[[ Excerpted records open ]]
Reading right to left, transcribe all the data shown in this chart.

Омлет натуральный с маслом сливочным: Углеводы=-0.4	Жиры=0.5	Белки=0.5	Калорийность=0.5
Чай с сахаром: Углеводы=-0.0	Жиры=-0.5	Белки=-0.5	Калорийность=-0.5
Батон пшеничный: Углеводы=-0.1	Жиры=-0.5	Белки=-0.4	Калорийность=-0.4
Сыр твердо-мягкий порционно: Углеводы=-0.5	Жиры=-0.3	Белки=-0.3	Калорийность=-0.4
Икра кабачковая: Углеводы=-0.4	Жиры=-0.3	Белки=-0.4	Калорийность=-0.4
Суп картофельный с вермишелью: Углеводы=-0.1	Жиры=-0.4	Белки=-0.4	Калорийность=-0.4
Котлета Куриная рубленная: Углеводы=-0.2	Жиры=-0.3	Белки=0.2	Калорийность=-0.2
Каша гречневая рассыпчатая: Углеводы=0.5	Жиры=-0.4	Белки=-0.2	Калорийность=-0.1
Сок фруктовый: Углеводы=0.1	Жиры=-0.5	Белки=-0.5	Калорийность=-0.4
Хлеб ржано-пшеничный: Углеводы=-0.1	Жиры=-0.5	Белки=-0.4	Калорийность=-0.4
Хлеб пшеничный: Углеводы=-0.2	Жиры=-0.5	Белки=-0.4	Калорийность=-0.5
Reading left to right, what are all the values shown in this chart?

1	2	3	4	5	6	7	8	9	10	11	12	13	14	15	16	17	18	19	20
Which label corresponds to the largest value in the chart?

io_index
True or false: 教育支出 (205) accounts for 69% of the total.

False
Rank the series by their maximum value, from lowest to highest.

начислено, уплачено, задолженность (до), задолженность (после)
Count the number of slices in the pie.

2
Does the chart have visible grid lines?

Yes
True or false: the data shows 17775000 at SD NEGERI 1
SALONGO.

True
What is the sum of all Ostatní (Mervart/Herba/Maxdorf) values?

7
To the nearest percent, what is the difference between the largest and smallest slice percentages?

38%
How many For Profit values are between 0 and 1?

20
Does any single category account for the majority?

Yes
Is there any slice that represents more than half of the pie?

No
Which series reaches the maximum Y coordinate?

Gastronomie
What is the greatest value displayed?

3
[[ Excerpted records closed ]]
• [What the task asks] Return every line of the records above that contains the word "Does".

• [Solution for this exercise]
Does the chart have visible grid lines?
Does any single category account for the majority?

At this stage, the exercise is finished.